▶ What is expected
Copy out the MCMC lesson notes verbatim, from "This will also" up to and including "conda activate instead.".

▶ Selected extract
---
Week 9 Day 2: Markov Chain Monte Carlo

Objectives

Set up a new virtual environment
Broad overview of MCMC
Look at PyMC3

Virtual environments

Or how to install a conda package properly

We are going to need to install Theano on OSC. This means we need a new conda virtual environment! Let's see how we would do that. I would open a new terminal, because it's a bit slow:

conda create -n theano_env python=3.6 anaconda theano

Name (-n): theano_env Python version: 3.6 Package list: All packages from anaconda, theano

This will also install up-to-date packages to link into the new environment, so it might be a bit slow. On your local machine, it might be faster, since you probably conda update anaconda occasionally.

You'll next need your kernels available - you can either add nb_conda_kernels to your base environment if you own it (not on OSC), or install them manually:

source activate theano_env
python -m ipykernel install --user --name theano_env

Note: In the latest Conda release, besides Python 3.7, you can now use conda activate instead.

While you are in the environment, go ahead and install pymc3: pip install pymc3 or conda install -c conda-forge pymc3.

# Numpy keeps throwing a Future warning, but we will ignore it.
import warnings
warnings.simplefilter(action='ignore', category=FutureWarning)
---
▶ Supplied material
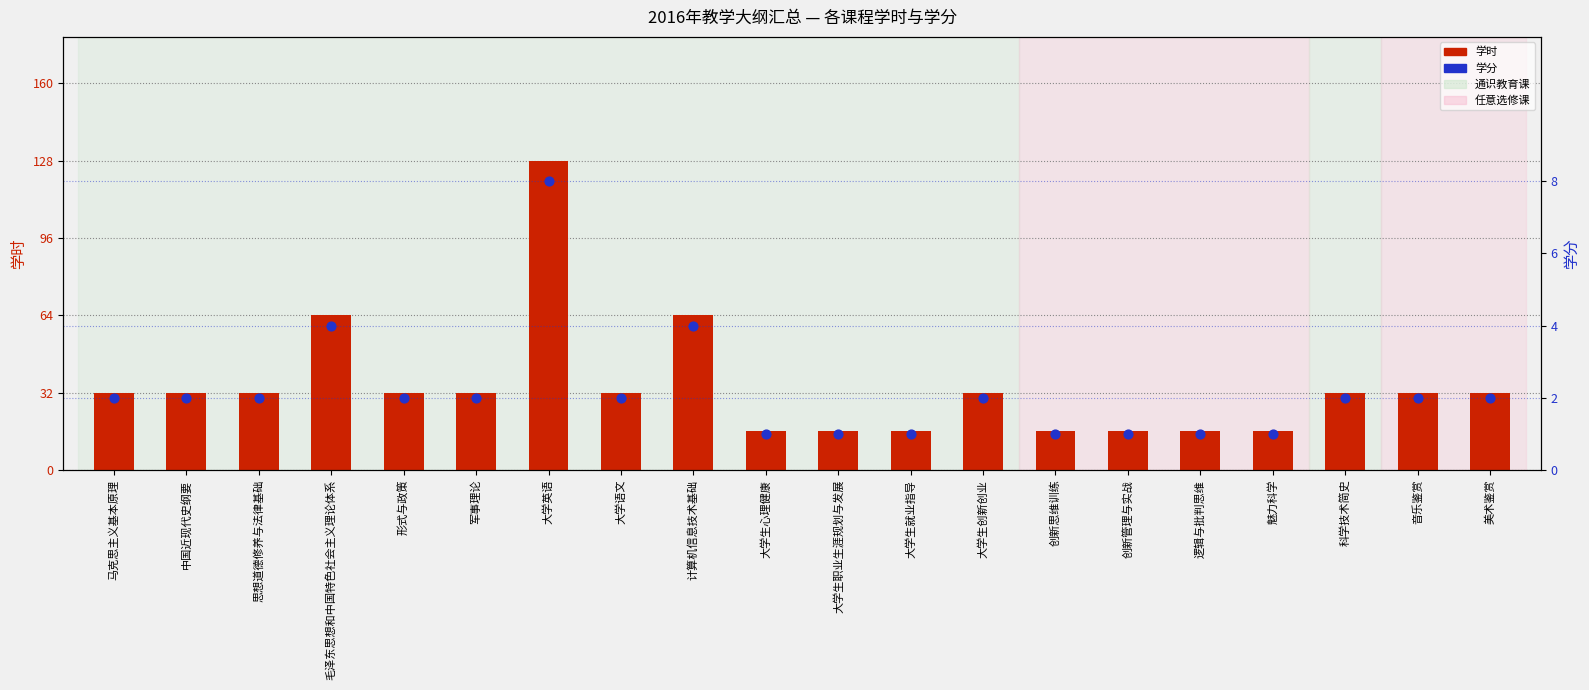

What are all the series names shown in the legend?

学时, 学分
---
▶ Task result
This will also install up-to-date packages to link into the new environment, so it might be a bit slow. On your local machine, it might be faster, since you probably conda update anaconda occasionally.

You'll next need your kernels available - you can either add nb_conda_kernels to your base environment if you own it (not on OSC), or install them manually:

source activate theano_env
python -m ipykernel install --user --name theano_env

Note: In the latest Conda release, besides Python 3.7, you can now use conda activate instead.